Determine whether the equation defines y as a linear function of x. If so, write it in the form
y = mx + b.
6x-9y^2+8=0
a. y=6x+8
b. y=6/9x-8
c. y=6x-8
d. y=6/9x+8
e. y isn't a linear function on x.
Thank you.
You need to solve for y. Do you have any thoughts of what the answer is?
the graph of a linear function is a straight line.
Does y^2 define a straight line?
To determine whether the equation defines y as a linear function of x, we need to rewrite it in the form y = mx + b.
Starting with the equation 6x - 9y^2 + 8 = 0, we can try to isolate y.
First, subtract 6x from both sides:
-9y^2 = -6x - 8
Next, divide both sides by -9 to solve for y^2:
y^2 = (6/9)x + 8/9
Taking the square root of both sides:
y = ±√((6/9)x + 8/9)
Since the equation contains a square root, y is not defined as a linear function of x.

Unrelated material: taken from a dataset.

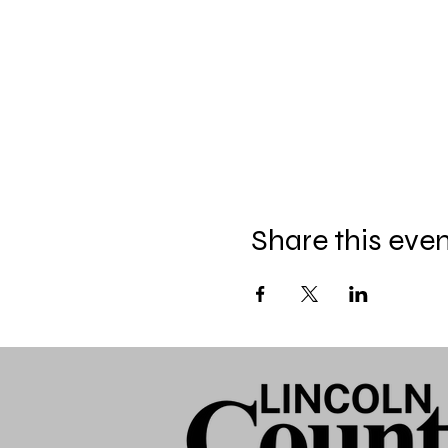
Share this eve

Therefore, the answer is e. y isn't a linear function on x.
To determine if the equation defines y as a linear function of x, we need to make sure that the highest power of y is 1 (y^1), and that there are no other terms involving y, such as y^2, y^3, etc.
Let's analyze the equation 6x - 9y^2 + 8 = 0.
Since there is a term (-9y^2), the equation does not define y as a linear function of x.
Therefore, the correct answer is e. y isn't a linear function of x.
To come to this conclusion yourself, you can follow these steps:
1. Determine the highest power of y involved in the equation.
2. If the highest power of y is 1 (y^1) or there are no terms involving y, then the equation represents a linear function of x.
3. If the highest power of y is greater than 1 (y^2, y^3, etc.), then the equation does not represent a linear function of x.